Quote from buzzy2:
are you guys still posting to this thread?
well i didn't miss a lot over the last couple of days, just want to say one or two things.
first, if it is obvious to all how a newbie economist/wannabe trader can be so pigheaded, then you haven't seen anything, how about a tenured professor with lots of publications in those pamphlets they call finance journals? impossible to have a rational conversation... economists seem to think that science is a piss contest where he/she that pushes and hard-sells their argument more than anybody else is the best economist.
They are so afraid of losing, of looking bad, you will never hear anyone of them "i was wrong, what i'm doing wrong, how can i do things better" but it is exactly that flaw that brings their own demise. The ltcm guys thought they couldn't be wrong. With more than 40 billions at risk in the markets what they were doing? playing golf, on vacation, whatever, but not thinking: "i may be wrong, how can the market screw me, what can i do to survive if that happens"
second, there is a thread somewhere else on this board called epistemological epics or something like that, and i agree that as someone wrote, that the methodology, the way of thinking is the true "holy grail", this proves to me that a lot of people hanging here are smarter than any inflated academic.

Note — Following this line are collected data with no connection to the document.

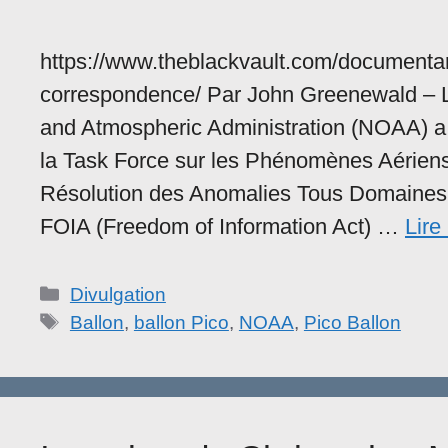
https://www.theblackvault.com/documentar
correspondence/ Par John Greenewald – 
and Atmospheric Administration (NOAA) a 
la Task Force sur les Phénomènes Aériens
Résolution des Anomalies Tous Domaines
FOIA (Freedom of Information Act) …
Lire 
Catégories
Divulgation
Étiquettes
Ballon
,
ballon Pico
,
NOAA
,
Pico Ballon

There are no hard and soft sciences. There is only science period. If economists had any clue what is "science" what is "knowledge" if they at least followed Popper, as good scientists do we wouldn't be discussing market efficiency.
And finally there is a neverending supply of evidence that the "efficient market theory" is crap, i just came across the article below today. EMT cannot be true because if most people believed it's true, then markets are not efficient. The article also makes clear why the EMT is successful in academia. Not because is scientifically proper, it is because EMT covers MBA mutual fund managers asses when their clients lose money and because CEOs don't have the whole population looking at their financial statements. Of course, university professors are rewarded for their "intellectual" efforts: company board positions, endowment contributions, new buildings etc etc.